Tropospheric Ducting:
- A type of radio propagation that tends to happen during periods of stable, anticyclonic weather. In this propagation method, when the signal encounters a rise in temperature in the atmosphere instead of the normal decrease (known as a temperature inversion), the higher refractive index of the atmosphere there will cause the signal to be bent and allows the radio wave to travel further than the normal line of sight distance.
Twisted Pair:
- A type of wiring in which two conductors of a single circuit are twisted together for the purposes of improving electromagnetic compatibility.
==U==
UHF (Ultra High Frequency):
- The band of frequencies between 300 MHz and 1300 MHz.
==V==
VFO:
- Variable Frequency Oscillator, a type of oscillator that can be tuned to a variable frequency.
VHF (Very High Frequency):
- The band of frequencies between 30 MHz and 300 MHz. This includes the popular amateur 6-meter (50 MHz) and 2-meter bands (144 MHz).
VOX:
- Voice Operated Transmit, a switch that starts the transmitter in response to audio, usually your voice.
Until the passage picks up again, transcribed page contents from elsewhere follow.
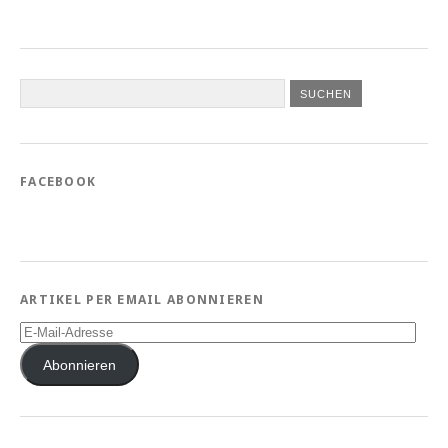
FACEBOOK
ARTIKEL PER EMAIL ABONNIEREN
E-
Mail-
Adresse
Abonnieren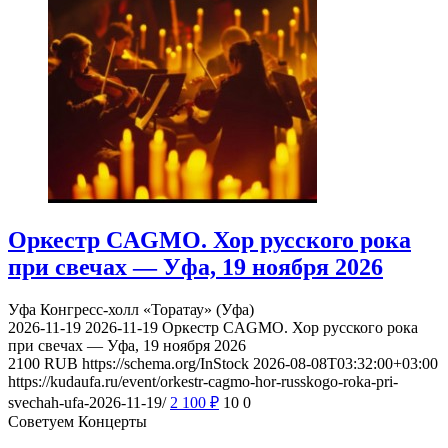
Оркестр CAGMO. Хор русского рока
при свечах — Уфа, 19 ноября 2026
Уфа
Конгресс-холл «Торатау» (Уфа)
2026-11-19
2026-11-19
Оркестр CAGMO. Хор русского рока
при свечах — Уфа, 19 ноября 2026
2100
RUB
https://schema.org/InStock
2026-08-08T03:32:00+03:00
https://kudaufa.ru/event/orkestr-cagmo-hor-russkogo-roka-pri-
svechah-ufa-2026-11-19/
2 100
₽
10
0
Советуем Концерты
VSWR (Voltage Standing Wave Ratio):
- A measure of impedance matching of loads to the characteristic impedance of a transmission line or waveguide.
==W==
W:
- Abbreviation for Watts, a unit of power.
Watt:
- A unit of power. In radio terms, it is a measure of the power level of a signal.
Waveform:
- The shape and form of a signal such as the wave from a transmitter. The waveform describes the change in voltage over time.
Wavelength:
- The distance between one peak or crest of a wave of light, heat, or other energy and the next corresponding peak or crest.
Whip Antenna:
- A type of antenna that consists of a straight, flexible rod or wire, sometimes wound over a core of insulating material.
White Noise:
- A random signal having equal intensity at different frequencies, giving it a constant power spectral density.
Wideband:
- A transmission medium or channel that has a wider bandwidth than one voice channel (or the equivalent).
Wire Antenna:
- A type of antenna using a wire element or elements to radiate the radio signals.
WAS (Worked All States):
- An award given to amateur radio operators who have successfully made contact with other amateur radio operators in each of the 50 U.S. states.
WX:
- Abbreviation for Weather.
==X==
XIT:
- Transmitter Incremental Tuning, a feature found on some transceivers allowing the operator to slightly shift the transmitting frequency.
XTAL:
- Short for crystal, which can be used to control the frequency of an oscillator.
==Y==
Yagi:
- A directional antenna consisting of at least two parallel resonant elements. More correctly called a Yagi-Uda antenna, as it was developed jointly by Mr Yagi and Mr Uda.
YL:
- Young Lady, a term used to refer to female amateur radio operators.

==Z==
Zener (Zener diode):
- A type of diode used to regulate the operating voltage

Zulu:
- Refers to the UTC time zone. You may encounter times listed as 17:00z, which means 5pm UTC.